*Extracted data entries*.

#####

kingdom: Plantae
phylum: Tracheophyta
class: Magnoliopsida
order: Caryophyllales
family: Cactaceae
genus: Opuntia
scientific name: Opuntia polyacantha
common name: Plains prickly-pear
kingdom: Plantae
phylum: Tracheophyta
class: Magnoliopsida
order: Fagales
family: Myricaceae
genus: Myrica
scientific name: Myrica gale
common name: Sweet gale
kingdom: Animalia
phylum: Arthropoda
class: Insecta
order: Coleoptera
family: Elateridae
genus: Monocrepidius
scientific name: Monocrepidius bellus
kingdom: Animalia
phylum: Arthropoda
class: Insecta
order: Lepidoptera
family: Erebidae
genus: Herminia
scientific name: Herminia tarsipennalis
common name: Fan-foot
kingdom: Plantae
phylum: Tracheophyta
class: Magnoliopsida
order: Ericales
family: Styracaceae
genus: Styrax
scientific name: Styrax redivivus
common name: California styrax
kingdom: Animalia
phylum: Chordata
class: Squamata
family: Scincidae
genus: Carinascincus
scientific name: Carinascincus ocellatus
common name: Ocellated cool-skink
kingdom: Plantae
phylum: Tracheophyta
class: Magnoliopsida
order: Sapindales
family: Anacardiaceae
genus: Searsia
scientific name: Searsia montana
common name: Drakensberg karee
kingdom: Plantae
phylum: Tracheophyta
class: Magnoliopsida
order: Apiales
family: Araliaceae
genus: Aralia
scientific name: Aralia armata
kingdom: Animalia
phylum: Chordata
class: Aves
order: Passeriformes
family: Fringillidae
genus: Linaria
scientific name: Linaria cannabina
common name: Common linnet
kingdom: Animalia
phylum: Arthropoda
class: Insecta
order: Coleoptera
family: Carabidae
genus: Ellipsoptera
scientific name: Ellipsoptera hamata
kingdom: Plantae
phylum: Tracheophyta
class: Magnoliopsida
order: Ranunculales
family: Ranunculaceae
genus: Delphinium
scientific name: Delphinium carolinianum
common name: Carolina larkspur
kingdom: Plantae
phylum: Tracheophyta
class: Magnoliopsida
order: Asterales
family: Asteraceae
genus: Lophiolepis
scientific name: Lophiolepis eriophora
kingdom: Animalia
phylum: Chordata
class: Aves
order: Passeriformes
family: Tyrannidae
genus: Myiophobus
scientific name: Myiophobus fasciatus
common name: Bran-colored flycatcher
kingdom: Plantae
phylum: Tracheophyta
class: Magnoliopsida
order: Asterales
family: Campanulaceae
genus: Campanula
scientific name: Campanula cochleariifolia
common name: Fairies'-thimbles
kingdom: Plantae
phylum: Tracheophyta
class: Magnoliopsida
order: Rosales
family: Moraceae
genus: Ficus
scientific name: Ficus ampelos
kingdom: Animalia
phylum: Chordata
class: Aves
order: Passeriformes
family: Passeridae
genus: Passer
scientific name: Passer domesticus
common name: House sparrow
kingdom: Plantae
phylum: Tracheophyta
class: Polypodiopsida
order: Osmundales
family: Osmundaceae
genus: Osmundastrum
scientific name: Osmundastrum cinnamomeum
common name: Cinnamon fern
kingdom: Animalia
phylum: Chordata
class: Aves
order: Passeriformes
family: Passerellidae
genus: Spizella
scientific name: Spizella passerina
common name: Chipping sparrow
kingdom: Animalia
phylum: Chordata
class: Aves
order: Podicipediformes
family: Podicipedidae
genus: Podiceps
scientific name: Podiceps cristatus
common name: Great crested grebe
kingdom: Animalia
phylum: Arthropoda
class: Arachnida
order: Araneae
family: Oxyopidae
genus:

#####

*PROBLEM TO WORK ON*. Could you format the records as a two-column CSV with the headers field and value, one row per record, with each in its own quoted field and any line breaks turned into spaces? Begin at the line that has "order: Rosales" and stop after the line that has "genus: Osmundastrum", leaving out every other record.

*CORRECT ANSWER*.
field,value
"order:","Rosales"
"family:","Moraceae"
"genus:","Ficus"
"scientific name:","Ficus ampelos"
"kingdom:","Animalia"
"phylum:","Chordata"
"class:","Aves"
"order:","Passeriformes"
"family:","Passeridae"
"genus:","Passer"
"scientific name:","Passer domesticus"
"common name:","House sparrow"
"kingdom:","Plantae"
"phylum:","Tracheophyta"
"class:","Polypodiopsida"
"order:","Osmundales"
"family:","Osmundaceae"
"genus:","Osmundastrum"